## BAGIAN TEKS:
Analisa Harian Korupsi Lukas Enembe, Mutilasi 4 Warga Sipil, dan Kepentingan...

Korupsi Lukas Enembe, Mutilasi 4 Warga Sipil, dan Kepentingan Investasi

-

Hari-hari ini pasca Gubernur Provinsi Papua, Lukas Enembe (LE) ditetapkan sebagai tersangka korupsi oleh Komisi Pemberantasan Korupsi (KPK) pada 5 September 2022 terkait dugaan suap dan gratifikasi Rp 1 miliar, terjadi pro dan kontra di kalangan masyarakat elite, intelektual, dan aktivis hukum dan HAM di Papua. Banyak orang yang selama ini melihat LE sebagai Big Man tidak terima dengan penetapan LE sebagai koruptor. Menurut mereka ini tidak melalui jalur mekanisme hukum yang jelas. Mungkin oknum dan pihak-pihak itu sudah terhipnotis dan tersugesti pandangan-pandangan dari Elpius Hugi, Mantan Sekpri LE (2015-2020), dan Pelaksana Tugas (Plt) Kepala Biro Umum dan Protokol dalam buku Jatuh Bangun Lukas Enembe: Merakit Kisah Ancaman Kriminalisasi, Membongkar Fakta Gubernur Papua.

## TUJUAN TUGAS:
Teruskan tulisan analisis tentang penetapan Lukas Enembe sebagai tersangka korupsi, mulai sesudah kalimat terakhirnya. Catatan di bawah ini tidak perlu dipakai.

## BAHAN YANG DISEDIAKAN:
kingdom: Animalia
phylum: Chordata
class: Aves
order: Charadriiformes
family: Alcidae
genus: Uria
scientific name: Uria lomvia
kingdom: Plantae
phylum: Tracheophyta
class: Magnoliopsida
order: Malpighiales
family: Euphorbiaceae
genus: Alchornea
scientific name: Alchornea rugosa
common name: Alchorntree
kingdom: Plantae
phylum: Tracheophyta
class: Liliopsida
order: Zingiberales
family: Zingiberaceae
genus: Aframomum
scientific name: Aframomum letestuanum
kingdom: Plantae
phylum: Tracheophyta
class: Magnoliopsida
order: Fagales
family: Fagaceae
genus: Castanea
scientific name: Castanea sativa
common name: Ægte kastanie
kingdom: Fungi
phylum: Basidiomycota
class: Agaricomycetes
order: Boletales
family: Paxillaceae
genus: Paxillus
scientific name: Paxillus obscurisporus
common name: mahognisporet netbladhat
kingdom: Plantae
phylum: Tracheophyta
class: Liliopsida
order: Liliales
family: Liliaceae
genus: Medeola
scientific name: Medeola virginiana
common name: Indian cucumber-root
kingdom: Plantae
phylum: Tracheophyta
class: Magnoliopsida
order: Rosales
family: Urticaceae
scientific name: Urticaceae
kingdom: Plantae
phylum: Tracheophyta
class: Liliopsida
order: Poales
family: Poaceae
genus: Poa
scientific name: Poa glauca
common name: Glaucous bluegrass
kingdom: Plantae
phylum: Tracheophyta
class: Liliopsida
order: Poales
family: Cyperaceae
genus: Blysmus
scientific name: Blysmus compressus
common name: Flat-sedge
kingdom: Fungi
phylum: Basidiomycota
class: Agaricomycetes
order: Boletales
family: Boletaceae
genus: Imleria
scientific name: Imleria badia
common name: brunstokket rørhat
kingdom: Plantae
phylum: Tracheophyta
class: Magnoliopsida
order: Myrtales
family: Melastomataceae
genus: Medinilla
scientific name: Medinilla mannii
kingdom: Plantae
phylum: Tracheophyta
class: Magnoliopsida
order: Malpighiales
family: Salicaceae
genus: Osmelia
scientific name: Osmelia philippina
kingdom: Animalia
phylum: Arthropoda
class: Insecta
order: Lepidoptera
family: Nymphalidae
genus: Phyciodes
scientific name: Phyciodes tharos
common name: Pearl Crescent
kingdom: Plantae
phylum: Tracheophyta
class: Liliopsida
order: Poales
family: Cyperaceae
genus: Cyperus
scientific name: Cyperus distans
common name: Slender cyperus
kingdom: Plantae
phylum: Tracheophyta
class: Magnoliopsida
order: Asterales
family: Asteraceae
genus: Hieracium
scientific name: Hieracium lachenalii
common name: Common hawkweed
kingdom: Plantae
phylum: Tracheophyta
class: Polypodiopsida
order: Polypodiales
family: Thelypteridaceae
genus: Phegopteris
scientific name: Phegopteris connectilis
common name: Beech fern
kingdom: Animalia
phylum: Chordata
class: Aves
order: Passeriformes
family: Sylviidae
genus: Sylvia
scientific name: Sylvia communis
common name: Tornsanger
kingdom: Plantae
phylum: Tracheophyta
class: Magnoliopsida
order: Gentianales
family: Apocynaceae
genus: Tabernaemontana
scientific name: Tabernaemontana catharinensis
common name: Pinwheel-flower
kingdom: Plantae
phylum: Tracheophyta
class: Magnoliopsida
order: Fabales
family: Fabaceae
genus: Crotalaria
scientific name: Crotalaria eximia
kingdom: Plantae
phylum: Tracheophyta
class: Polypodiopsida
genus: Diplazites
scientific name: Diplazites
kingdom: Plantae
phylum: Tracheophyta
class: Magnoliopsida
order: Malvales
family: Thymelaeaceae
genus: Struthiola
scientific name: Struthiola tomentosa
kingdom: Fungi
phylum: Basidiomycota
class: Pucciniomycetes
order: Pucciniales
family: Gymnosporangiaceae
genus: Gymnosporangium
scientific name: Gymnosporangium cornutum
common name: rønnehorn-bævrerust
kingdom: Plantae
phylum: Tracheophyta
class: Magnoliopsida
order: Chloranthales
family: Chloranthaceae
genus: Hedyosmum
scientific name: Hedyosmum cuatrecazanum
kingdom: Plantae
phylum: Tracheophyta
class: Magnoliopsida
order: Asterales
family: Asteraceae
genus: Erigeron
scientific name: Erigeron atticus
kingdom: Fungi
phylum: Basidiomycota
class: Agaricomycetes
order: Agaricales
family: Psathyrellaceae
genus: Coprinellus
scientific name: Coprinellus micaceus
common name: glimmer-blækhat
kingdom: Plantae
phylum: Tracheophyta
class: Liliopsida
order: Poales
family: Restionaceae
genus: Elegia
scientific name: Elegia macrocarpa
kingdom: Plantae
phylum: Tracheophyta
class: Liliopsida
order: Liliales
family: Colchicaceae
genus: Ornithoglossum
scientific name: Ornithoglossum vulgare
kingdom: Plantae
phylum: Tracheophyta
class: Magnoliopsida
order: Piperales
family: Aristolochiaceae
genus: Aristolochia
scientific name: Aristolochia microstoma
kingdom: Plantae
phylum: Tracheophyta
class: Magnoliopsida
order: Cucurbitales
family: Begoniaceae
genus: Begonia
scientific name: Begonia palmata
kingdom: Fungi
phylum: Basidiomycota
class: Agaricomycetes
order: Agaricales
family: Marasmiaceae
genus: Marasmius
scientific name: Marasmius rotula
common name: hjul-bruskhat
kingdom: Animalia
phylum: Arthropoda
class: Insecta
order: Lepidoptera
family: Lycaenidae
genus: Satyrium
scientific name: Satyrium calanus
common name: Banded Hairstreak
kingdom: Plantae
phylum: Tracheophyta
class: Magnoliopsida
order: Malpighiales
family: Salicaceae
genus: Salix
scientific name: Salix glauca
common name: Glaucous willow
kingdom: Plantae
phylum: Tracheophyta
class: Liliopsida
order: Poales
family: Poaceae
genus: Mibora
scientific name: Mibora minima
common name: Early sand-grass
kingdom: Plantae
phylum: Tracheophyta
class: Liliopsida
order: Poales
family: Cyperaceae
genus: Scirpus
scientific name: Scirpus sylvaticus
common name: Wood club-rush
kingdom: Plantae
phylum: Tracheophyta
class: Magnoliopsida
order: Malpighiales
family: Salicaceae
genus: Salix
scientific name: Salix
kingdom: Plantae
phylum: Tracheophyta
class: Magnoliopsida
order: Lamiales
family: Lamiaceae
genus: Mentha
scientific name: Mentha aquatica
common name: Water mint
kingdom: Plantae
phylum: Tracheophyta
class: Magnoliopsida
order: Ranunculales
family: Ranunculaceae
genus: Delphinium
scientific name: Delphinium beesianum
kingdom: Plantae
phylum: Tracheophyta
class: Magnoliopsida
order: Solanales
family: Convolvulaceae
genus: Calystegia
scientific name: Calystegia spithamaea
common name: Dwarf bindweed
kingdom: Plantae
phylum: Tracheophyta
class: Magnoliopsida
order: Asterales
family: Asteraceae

## JAWABAN:
Sebagian lagi menilai bahwa nilai kemanusiaan lebih tinggi ketimbang nilai hukum itu sendiri, sehingga agak tidak etis dan humanis juga jika LE diadili atau dalam bahasa mereka “dikriminalisasi” secara sepihak oleh KPK.

Ada juga pihak lainnya yang mensankut-pautkan perkara LE ini dengan wacana Pilgub 2024 di Papua. Bahwa pihak ini menyangsikan LE sengaja dijebak dan dikriminalisasi oleh lawan politiknya demi kepentingan Gubernur Provinsi Papua.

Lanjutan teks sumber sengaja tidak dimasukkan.